When we make the Bible the “final answer” to our questions and or differences, we both win. Yes, there are times when one of us has to give in and let the other have his/her way. But we have discovered that the Bible gives clear direction and guidance on every practical issue we have faced. And let’s be honest. The issues that can cause a marriage to get off track are usually pretty simple. The major disagreements are either about money, sex, or our children. If we are both committed to seeking biblical wisdom and obeying it in those three areas, everything else seems easy.
#3 – We understand we have to keep working at it.
After nearly 34 years of marriage, the first two items on this list aren’t even a question for us. We know that we must continue to grow spiritually as individuals; we are committed to following Christ, and to making the Bible the supreme authority in our life. We don’t really even think about those things; it’s just “who we are” at this point in our lives.
But we also understand that we will never get to a point where we can just take our marriage for granted, and we dare not take each other for granted. We have to work hard to be intentional to truly love each other and show that love.
We need to go on dates.
We need surprises.
We need to be kind in our words.
We need to continue to find things to do together.
We need to take care of each other.
And here’s a hard one: we need to be willing to change!
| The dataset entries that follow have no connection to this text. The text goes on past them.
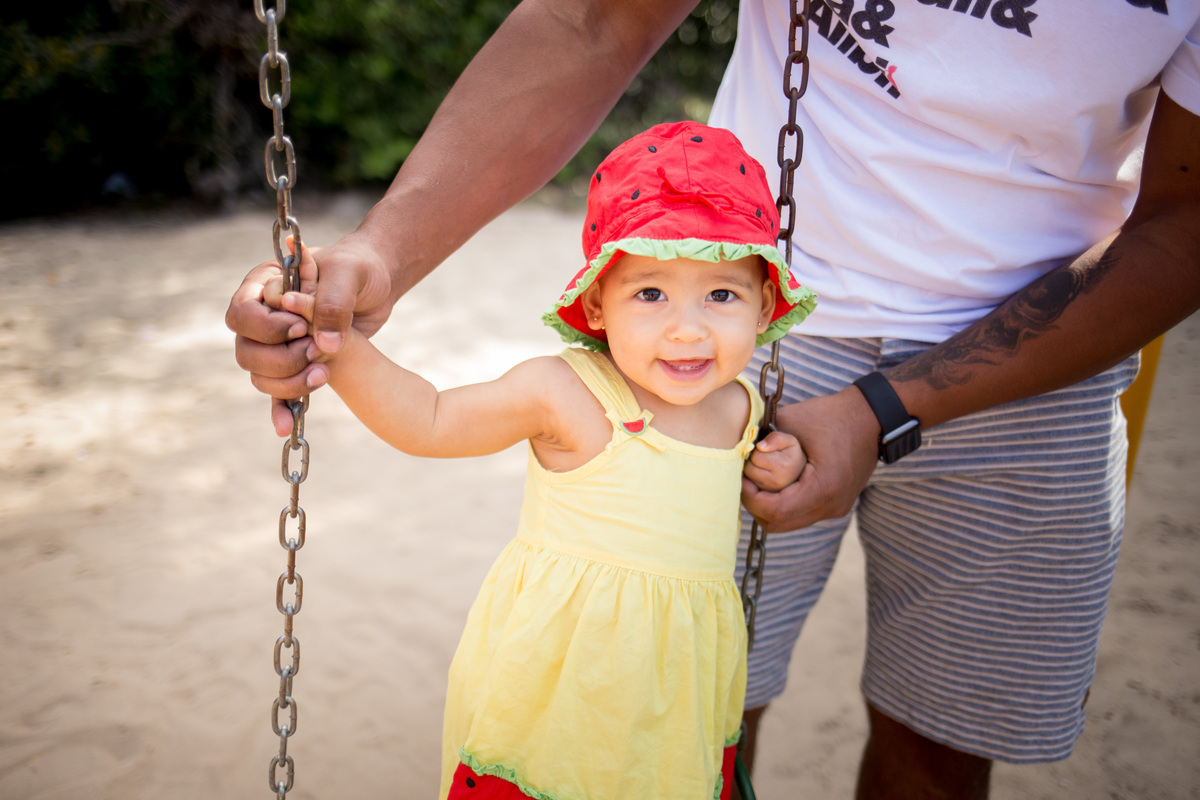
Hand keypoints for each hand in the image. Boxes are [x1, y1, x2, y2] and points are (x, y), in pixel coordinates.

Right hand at [227, 234, 396, 435]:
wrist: (377, 285)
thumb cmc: (359, 268)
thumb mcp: (349, 274)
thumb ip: (332, 303)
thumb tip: (323, 344)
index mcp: (265, 285)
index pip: (242, 313)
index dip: (269, 328)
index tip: (302, 327)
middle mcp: (264, 315)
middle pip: (246, 350)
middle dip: (281, 358)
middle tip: (316, 350)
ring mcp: (277, 342)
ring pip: (259, 374)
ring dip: (288, 381)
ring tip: (323, 372)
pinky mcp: (295, 363)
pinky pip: (278, 390)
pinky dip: (281, 408)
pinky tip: (286, 428)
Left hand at [741, 387, 880, 531]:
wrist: (872, 417)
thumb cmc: (832, 414)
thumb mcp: (794, 419)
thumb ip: (765, 436)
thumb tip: (743, 449)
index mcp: (823, 487)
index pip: (776, 510)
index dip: (751, 498)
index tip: (741, 478)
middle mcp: (831, 506)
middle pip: (779, 524)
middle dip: (756, 505)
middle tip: (745, 481)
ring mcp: (836, 509)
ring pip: (789, 523)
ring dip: (769, 506)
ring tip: (758, 482)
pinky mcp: (836, 505)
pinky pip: (801, 514)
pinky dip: (784, 504)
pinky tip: (776, 484)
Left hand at [744, 431, 806, 492]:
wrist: (799, 471)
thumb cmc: (791, 453)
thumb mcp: (789, 441)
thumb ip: (776, 438)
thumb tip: (760, 446)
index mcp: (782, 467)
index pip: (756, 456)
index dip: (758, 450)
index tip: (766, 449)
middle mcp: (776, 481)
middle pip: (749, 467)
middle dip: (752, 460)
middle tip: (762, 457)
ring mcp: (769, 490)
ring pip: (747, 475)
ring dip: (750, 468)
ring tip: (762, 464)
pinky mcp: (763, 494)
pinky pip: (747, 483)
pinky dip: (750, 476)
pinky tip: (760, 472)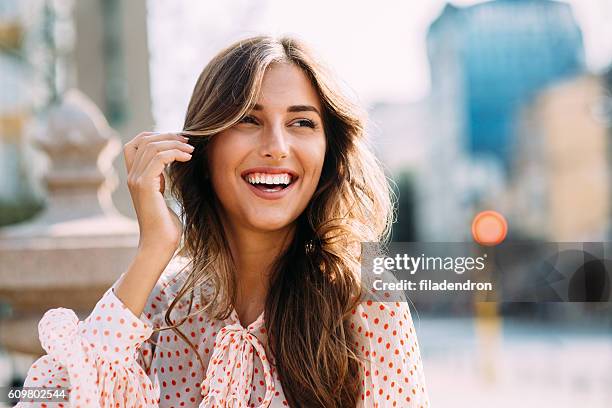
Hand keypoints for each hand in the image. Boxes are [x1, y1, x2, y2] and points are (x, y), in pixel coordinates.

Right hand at [123, 132, 193, 250]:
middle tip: (188, 142)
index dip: (155, 135)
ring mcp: (136, 180)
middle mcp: (132, 176)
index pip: (135, 143)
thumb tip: (171, 163)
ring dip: (175, 144)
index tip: (178, 140)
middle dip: (168, 136)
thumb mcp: (161, 195)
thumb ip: (160, 179)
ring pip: (152, 146)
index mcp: (134, 177)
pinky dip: (175, 153)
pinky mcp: (145, 186)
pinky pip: (159, 158)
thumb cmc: (165, 225)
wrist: (159, 244)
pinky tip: (188, 158)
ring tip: (191, 150)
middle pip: (143, 140)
I’m not the same person I was when I got married. I’ve grown up; I like different things; I’m not quite as shy as I used to be; I’m more opinionated (trust me!); I’ve experienced a lot of life, and I’ve learned a lot of things. The same goes for my husband.
I’ve changed; he’s changed; and we’ll probably both continue to change…so we need to be willing to change for each other and appreciate the changes we see in each other.
I’m looking forward to 2019, and in another blog post I’ll probably talk about some goals for the new year. But today, I’m looking back with a grateful heart for what God has accomplished in 2018, and how He continues to grow me in my faith and in my roles as a wife, mother and grandmother. I certainly haven’t arrived, and I’m so thankful He’s not done with me yet!
How about you? What are you grateful for this year? What has God done in your life in 2018?